- [Required action]
In the VisionFive 2 article below, how many of the JH-7110's CPUs run Linux in the AMP setup it describes?

Run AMP System (RT-Thread + Linux) on VisionFive 2

This article provides steps to run heterogeneous asymmetric multiprocessing(AMP) system (Linux + RT-Thread) on StarFive new generation SoC platform - JH-7110.

The industrialization of RISC-V cannot be separated from industrial scenarios. AMP, Asymmetric Multiprocessing, refers to the isolation between each core of a multi-core processor, allowing it to run different operating systems or baremetal applications independently, such as Linux + RT-Thread in this case. This mode can improve the system real-time performance and stability, and reduce the hardware cost, which is usually used in industrial fields that require high customization, real-time performance, and reliability.

  1. Reduce the Hardware Cost

In traditional applications, to resolve insufficient real-time performance of Linux system controllers, we usually use external microcontrollers to specifically execute high real-time programs. However, using AMP systems can change this.

JH-7110 is equipped with a quad core RISC-V CPU. The heterogeneous AMP implemented in this case allows 3 CPUs to run Linux and 1 CPU to run RT-Thread RTOS, so there is no need to build additional system hardware equipment support during development. Only a set of hardware circuits can achieve complex functions, which is greatly reduced the hardware costs.

  1. Improve System Real- Time Performance and Stability

In the real-time process running on the CPU of RTOS, some real-time drivers are run in RTOS for data collection, and the data is sent back to Linux through shared memory. Linux can run various non real-time applications. This approach ensures both real-time performance and unaffected application processes on Linux.

With the high demand for real-time performance in fields such as industrial automation, the demand for RTOS is constantly increasing. Recently, RT-Linux Kernel 6.6 has officially supported the RISC-V architecture, and the kernel now includes the driver code for StarFive JH-7110.

JH-7110 includes 4 U74 CPUs. The heterogeneous AMP to be implemented in this application note is to use one CPU run RT-Thread RTOS, 3 CPUs run Linux OS, thus build a dual system AMP architecture with 3 U74 CPUs run Linux OS and 1 U74 CPU runs RT-Thread RTOS. Among them, real-time processes are run on the CPU of RTOS, and some real-time drivers can run for data collection. At the same time, data can be sent back to Linux through shared memory, and various non real-time applications can be run on the Linux side. This allows the system to ensure real-time performance and run powerful applications using the Linux universal OS, which becomes an important architecture in industrial systems.

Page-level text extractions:
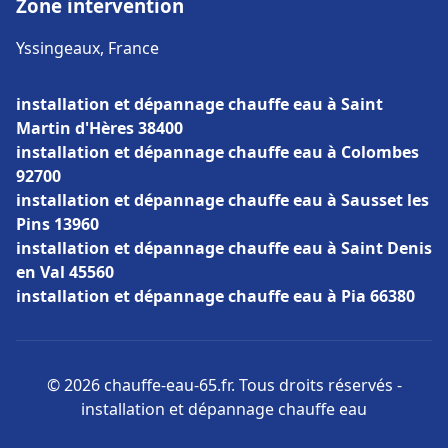
Zone intervention
Yssingeaux, France
installation et dépannage chauffe eau à Saint
Martin d'Hères 38400
installation et dépannage chauffe eau à Colombes
92700
installation et dépannage chauffe eau à Sausset les
Pins 13960
installation et dépannage chauffe eau à Saint Denis
en Val 45560
installation et dépannage chauffe eau à Pia 66380
© 2026 chauffe-eau-65.fr. Tous droits réservés -
installation et dépannage chauffe eau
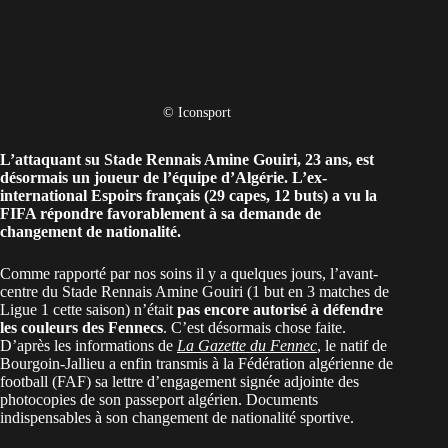
© Iconsport
L’attaquant su Stade Rennais
Amine Gouiri
, 23 ans, est
désormais un joueur de l’équipe d’Algérie. L’ex-
international Espoirs français (29 capes, 12 buts) a vu la
FIFA répondre favorablement à sa demande de
changement de nationalité.
Comme rapporté par nos soins il y a quelques jours, l’avant-
centre du Stade Rennais Amine Gouiri (1 but en 3 matches de
Ligue 1 cette saison) n’était
pas encore autorisé à défendre
les couleurs des Fennecs
. C’est désormais chose faite.
D’après les informations de
La Gazette du Fennec
, le natif de
Bourgoin-Jallieu a enfin transmis à la Fédération algérienne de
football (FAF) sa lettre d’engagement signée adjointe des
photocopies de son passeport algérien. Documents
indispensables à son changement de nationalité sportive.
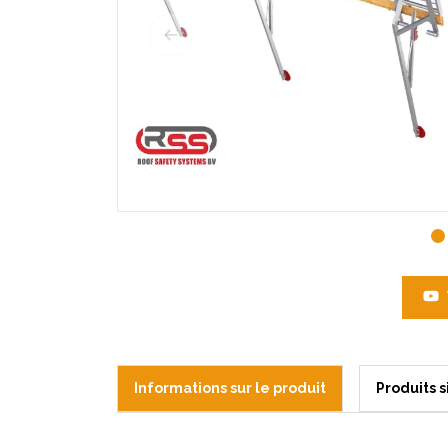
Informations sur le produit
Produits s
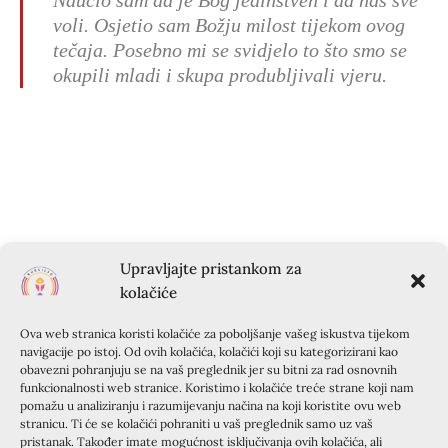
Naučio sam da je Bog jedinstven i da nas sve
voli. Osjetio sam Božju milost tijekom ovog
tečaja. Posebno mi se svidjelo to što smo se
okupili mladi i skupa produbljivali vjeru.
Upravljajte pristankom za
kolačiće
Ova web stranica koristi kolačiće za poboljšanje vašeg iskustva tijekom
navigacije po istoj. Od ovih kolačića, kolačići koji su kategorizirani kao
obavezni pohranjuju se na vaš preglednik jer su bitni za rad osnovnih
funkcionalnosti web stranice. Koristimo i kolačiće treće strane koji nam
pomažu u analiziranju i razumijevanju načina na koji koristite ovu web
stranicu. Ti će se kolačići pohraniti u vaš preglednik samo uz vaš
pristanak. Također imate mogućnost isključivanja ovih kolačića, ali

- [Reply]
Three CPUs run Linux.